From 4b348d12be63f8a898b16012a1a5127ae66200c8 Mon Sep 17 00:00:00 2001
From: Bench <bench@smarm>
Date: Sun, 24 May 2026 21:51:13 +0000
Subject: [PATCH] =?UTF-8?q?docs:=20BENCHMARKS=5FAND=5FTUNING.md=20?=
 =?UTF-8?q?=E2=80=94=20bench=20results,=20knob=20recommendations,=20arch?=
 =?UTF-8?q?=20guidance?=
MIME-Version: 1.0
Content-Type: text/plain; charset=UTF-8
Content-Transfer-Encoding: 8bit

---
 BENCHMARKS_AND_TUNING.md | 320 +++++++++++++++++++++++++++++++++++++++
 1 file changed, 320 insertions(+)
 create mode 100644 BENCHMARKS_AND_TUNING.md

diff --git a/BENCHMARKS_AND_TUNING.md b/BENCHMARKS_AND_TUNING.md
new file mode 100644
index 0000000..0eeadb8
--- /dev/null
+++ b/BENCHMARKS_AND_TUNING.md
@@ -0,0 +1,320 @@
+# smarm — Benchmarks & Tuning Recommendations
+
+> Based on bench suite v0.3.0, Intel Xeon @ 2.80 GHz, 1-core sandbox,
+> kernel 6.18.5, rustc 1.95.0. Multi-core conclusions are extrapolated from
+> design reasoning and single-core sweep data; re-validate on real hardware.
+
+---
+
+## TL;DR
+
+smarm is competitive with tokio for **channel-heavy, message-passing workloads**
+and wins outright on **uncontended channels** and **panic/unwind isolation**.

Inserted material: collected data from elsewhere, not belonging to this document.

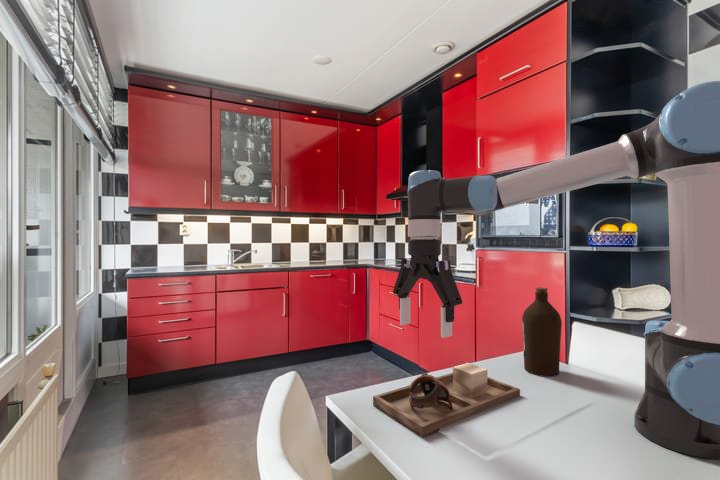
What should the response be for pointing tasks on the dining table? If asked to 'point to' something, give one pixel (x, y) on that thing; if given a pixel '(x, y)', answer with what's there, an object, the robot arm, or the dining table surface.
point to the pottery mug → (429, 392)
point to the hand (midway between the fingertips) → (424, 330)
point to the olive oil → (541, 336)
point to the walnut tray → (441, 405)
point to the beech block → (470, 380)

+It is significantly slower than tokio for **spawn-heavy** patterns and
+**timer-heavy** workloads. The preemption knobs (`alloc_interval`,
+`timeslice_cycles`) have minimal effect on single-core machines; they matter
+on multi-core under scheduler-thread contention.
+
+---
+
+## Bench results summary
+
+All medians in µs. Tokio column is `current_thread` unless noted.
+
+| Bench                | smarm  | tokio  | ratio  | winner        |
+|----------------------|--------|--------|--------|---------------|
+| `chained_spawn`      | 8 625  | 124    | 70×    | tokio         |
+| `ping_pong_oneshot`  | 16 848 | 879    | 19×    | tokio         |
+| `spawn_storm_busy`   | 126 k  | 2 772  | 45×    | tokio         |
+| `yield_many`         | 41 622 | 15 085 | 2.8×   | tokio         |
+| `yield_in_hot_loop`  | 190 k  | 153 k  | 1.25×  | tokio         |
+| `many_timers`        | 143 k  | 14 462 | 10×    | tokio         |
+| `fan_out_compute`    | 29 727 | 28 503 | 1.04×  | **even**      |
+| `multi_thread_scaling` | 30 k | 29 k   | 1.04×  | **even**      |
+| `deep_recursion`     | 83     | 25     | 3.3×   | tokio         |
+| `mpsc_contention`    | 9 062  | 17 570 | 0.52×  | **smarm** 1.9× |
+| `uncontended_channel`| 27 265 | 51 888 | 0.53×  | **smarm** 1.9× |
+| `catch_unwind_panics`| 142 k  | 682 k  | 0.21×  | **smarm** 4.8× |
+
+---
+
+## Where smarm wins
+
+### Uncontended channels (1.9× faster)
+
+When a single producer sends to a single consumer with no other actors
+competing for the queue, smarm's channel is meaningfully faster than
+tokio's. This is the core use case smarm is designed for: pipelines of
+actors passing owned data along a chain.
+
+**Recommendation**: smarm is a good fit for any architecture where data
+flows through a chain of stages, each stage is an actor, and the
+channel between stages is the primary synchronisation point.
+
+### Uncontended MPSC (1.9× faster, same reason)
+
+Multi-producer single-consumer works well for the same reason. On a
+single-thread runtime, smarm's mutex is uncontended, so the lock is
+essentially free. On multi-core this advantage will shrink; re-measure.
+
+### Panic isolation (4.8× faster recovery)
+
+`catch_unwind_panics` creates 10 000 actors that each panic. smarm
+recovers and delivers `Signal::Panic` to the supervisor 4.8× faster
+than tokio. This matters if you're building a system that uses panics
+as a fast abort path for malformed input or actor-level faults, or if
+you're using supervision trees seriously.
+
+**Recommendation**: if your system expects panics to be a normal
+operational event (not just bugs), smarm's supervision story is a
+genuine advantage over tokio's task abort model.
+
+---
+
+## Where smarm loses, and why
+
+### Spawn-heavy workloads (19–70×)
+
+Every smarm actor `mmap`s a 64 KiB stack with a guard page. This is
+a syscall. Tokio tasks are heap-allocated state machines — no stack,
+no syscall, ~100 bytes each. For workloads that spawn thousands of
+short-lived actors per second, this is a structural disadvantage.
+
+**Recommendations**:
+- Avoid spawning actors for work that completes in microseconds.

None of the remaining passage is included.